The key to being profitable in the custom business is to know the cost by the job. While it becomes clear at the end of the financial year if a profit is made or not, without job costing it is not clear where money is made and where it is lost.

Custom work by its nature is often subjected to unknowns, and it can often cost more than we bargained for. While experience can help a great deal in assessing what a new custom job will cost, often we are waylaid by market conditions as to how much a customer will buy our product for.

When business is slow the need to fill the shop, too, may necessitate a reduction in price. While cost and price have a relationship, hopefully allowing us to make a profit, cost is subject to material and labor costs plus overhead, while price is subject to the market.

Costing basics

So how then do we know the cost of a job before we price it? First we have to know how we are going to supply the job. Which of the components required are we going to make ourselves and which will we buy from known vendors? Then we have to determine what known processes are involved in making the components. We have to understand the method of getting it into the building and installing it. We know these steps; we have done them before.

Simple steps

While there are many highly sophisticated computerized methods to cost every operation at the appropriate workstations, there are less daunting alternatives. For example, we could simply check various operations by taking times with a stop watch. But there is a danger of coming up with results having little to do with reality.

Here is one way of job costing that can readily be done in conjunction with a cut and material list.
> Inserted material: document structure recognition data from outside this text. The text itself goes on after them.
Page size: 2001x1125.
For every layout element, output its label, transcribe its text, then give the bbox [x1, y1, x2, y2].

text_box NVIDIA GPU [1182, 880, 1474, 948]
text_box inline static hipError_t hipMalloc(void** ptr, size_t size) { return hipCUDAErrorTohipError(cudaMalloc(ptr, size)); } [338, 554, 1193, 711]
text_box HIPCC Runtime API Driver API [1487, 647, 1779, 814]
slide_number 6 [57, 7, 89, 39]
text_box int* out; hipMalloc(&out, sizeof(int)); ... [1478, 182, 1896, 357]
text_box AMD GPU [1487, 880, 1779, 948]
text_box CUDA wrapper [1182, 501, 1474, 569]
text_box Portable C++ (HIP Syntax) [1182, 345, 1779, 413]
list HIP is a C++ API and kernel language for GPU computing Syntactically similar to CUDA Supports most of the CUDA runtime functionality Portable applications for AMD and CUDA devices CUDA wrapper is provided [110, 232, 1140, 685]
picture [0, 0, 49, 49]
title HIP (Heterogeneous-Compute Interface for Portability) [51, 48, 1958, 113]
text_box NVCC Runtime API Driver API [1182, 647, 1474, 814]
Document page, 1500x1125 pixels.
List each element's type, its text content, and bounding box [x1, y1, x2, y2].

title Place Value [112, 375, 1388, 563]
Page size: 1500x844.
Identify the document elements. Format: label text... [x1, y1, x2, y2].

Break down every part to its smallest detail and make a bold assumption, the assumption being that a man can do a number of operations per minute.

My experience here tells me that a man can do four operations a minute. For example to place a screw joining two parts will require five operations. Placing two workpieces on a table, drilling one hole, driving one screw and placing the assembled piece back on a cart or conveyor requires the said five operations.

An Excel database linked to the cutting and material list will automate your costing. As such, this would be a benchmark and only the beginning of an ever improvable management tool to refine not only your job costing but also the operations of your business.